▶ _PROBLEM DETAILS_
Find the line with "top:332px; width:733px; height:222px;margin-top:44px;" and the line with "font-size:13px; color:#5a2ea6; top:19px;" in the entries below; output exactly those two lines, every line between them, and no others.

Collection entries:
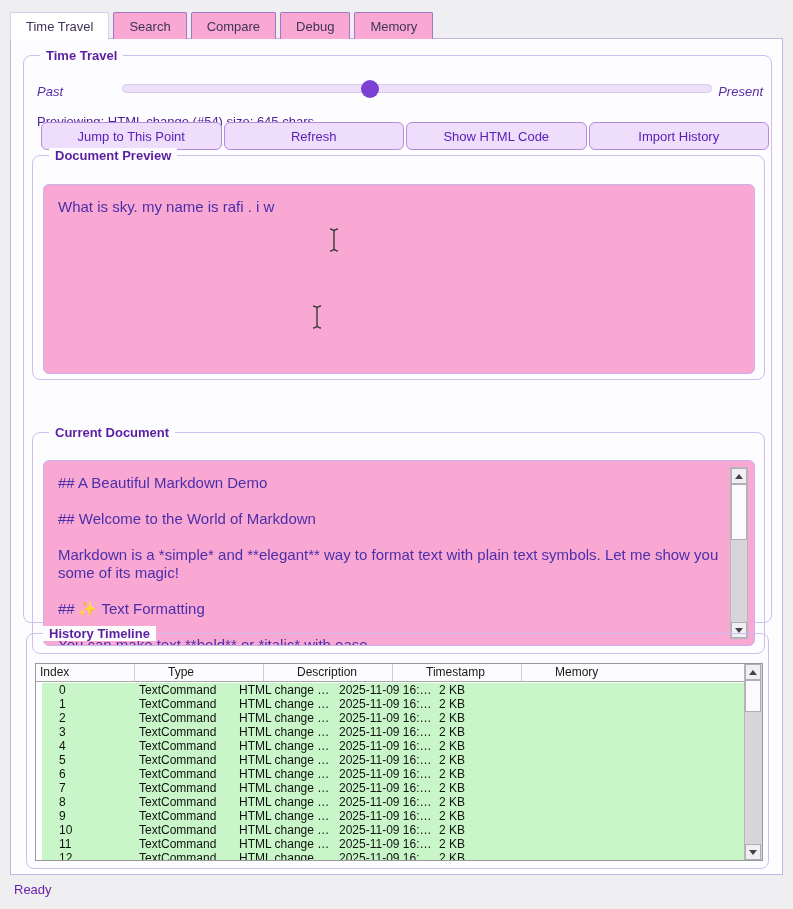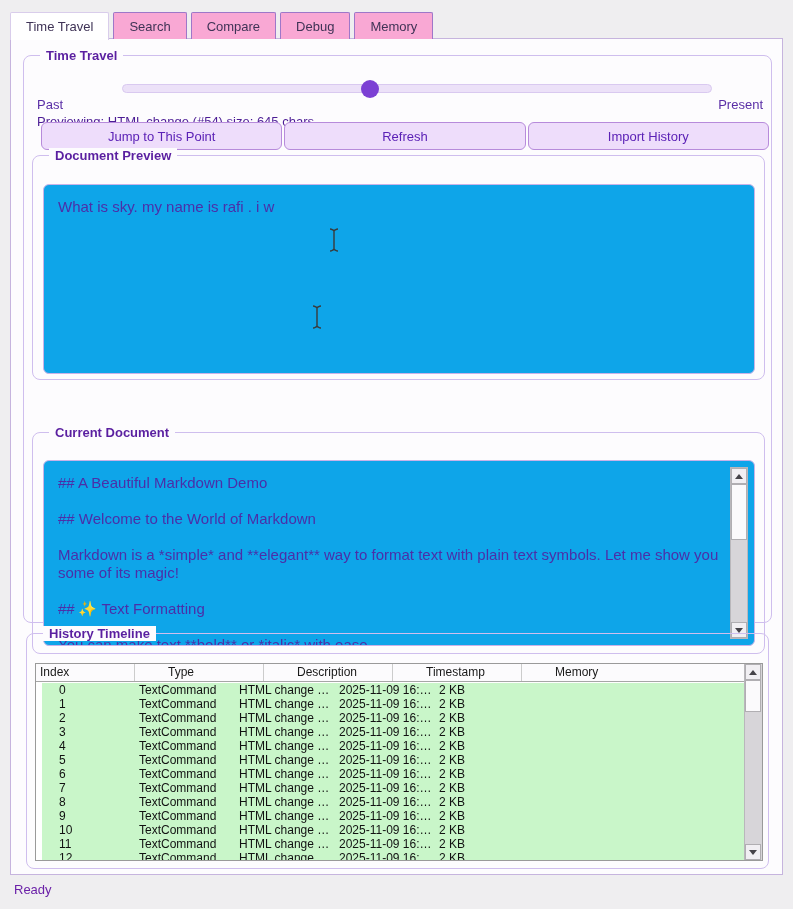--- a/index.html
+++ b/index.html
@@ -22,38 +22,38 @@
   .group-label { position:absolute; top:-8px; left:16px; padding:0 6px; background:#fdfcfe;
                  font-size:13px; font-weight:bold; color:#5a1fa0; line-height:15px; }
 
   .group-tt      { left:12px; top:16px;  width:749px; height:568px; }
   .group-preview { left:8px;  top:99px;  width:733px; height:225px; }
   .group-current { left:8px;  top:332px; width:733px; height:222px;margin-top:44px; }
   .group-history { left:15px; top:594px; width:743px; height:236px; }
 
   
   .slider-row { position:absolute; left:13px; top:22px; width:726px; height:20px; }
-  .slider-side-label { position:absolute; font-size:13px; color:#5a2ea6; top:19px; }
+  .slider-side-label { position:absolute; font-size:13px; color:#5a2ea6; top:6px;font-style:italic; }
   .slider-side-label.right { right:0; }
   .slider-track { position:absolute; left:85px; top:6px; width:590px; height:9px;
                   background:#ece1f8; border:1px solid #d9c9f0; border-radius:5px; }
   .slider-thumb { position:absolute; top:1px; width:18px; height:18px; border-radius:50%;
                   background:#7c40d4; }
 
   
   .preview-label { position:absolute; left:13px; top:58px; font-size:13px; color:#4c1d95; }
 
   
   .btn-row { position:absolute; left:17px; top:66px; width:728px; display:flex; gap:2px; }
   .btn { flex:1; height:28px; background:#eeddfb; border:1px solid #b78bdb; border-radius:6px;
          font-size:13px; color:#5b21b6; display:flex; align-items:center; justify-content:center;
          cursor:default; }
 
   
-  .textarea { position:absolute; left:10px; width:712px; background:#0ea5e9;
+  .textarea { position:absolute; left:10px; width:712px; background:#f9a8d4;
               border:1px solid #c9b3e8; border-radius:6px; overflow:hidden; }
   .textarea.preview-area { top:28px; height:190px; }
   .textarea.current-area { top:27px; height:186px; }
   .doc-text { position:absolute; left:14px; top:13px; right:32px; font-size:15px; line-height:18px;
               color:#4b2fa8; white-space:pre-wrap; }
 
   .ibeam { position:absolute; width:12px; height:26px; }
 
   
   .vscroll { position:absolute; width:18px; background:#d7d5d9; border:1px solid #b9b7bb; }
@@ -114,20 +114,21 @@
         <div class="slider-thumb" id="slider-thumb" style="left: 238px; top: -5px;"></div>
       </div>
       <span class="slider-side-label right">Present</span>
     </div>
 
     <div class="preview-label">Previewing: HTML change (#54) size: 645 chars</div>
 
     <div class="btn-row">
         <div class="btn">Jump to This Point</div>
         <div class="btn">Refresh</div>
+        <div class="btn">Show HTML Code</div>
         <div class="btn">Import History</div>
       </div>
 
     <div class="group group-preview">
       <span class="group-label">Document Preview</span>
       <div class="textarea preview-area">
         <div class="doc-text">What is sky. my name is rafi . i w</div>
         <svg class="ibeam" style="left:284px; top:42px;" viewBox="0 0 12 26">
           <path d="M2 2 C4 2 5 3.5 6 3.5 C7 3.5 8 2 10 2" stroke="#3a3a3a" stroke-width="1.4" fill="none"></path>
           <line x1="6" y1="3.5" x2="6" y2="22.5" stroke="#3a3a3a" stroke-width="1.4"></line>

▶ _TASK RESULT_
   .group-current { left:8px;  top:332px; width:733px; height:222px;margin-top:44px; }
   .group-history { left:15px; top:594px; width:743px; height:236px; }
 
   
   .slider-row { position:absolute; left:13px; top:22px; width:726px; height:20px; }
-  .slider-side-label { position:absolute; font-size:13px; color:#5a2ea6; top:19px; }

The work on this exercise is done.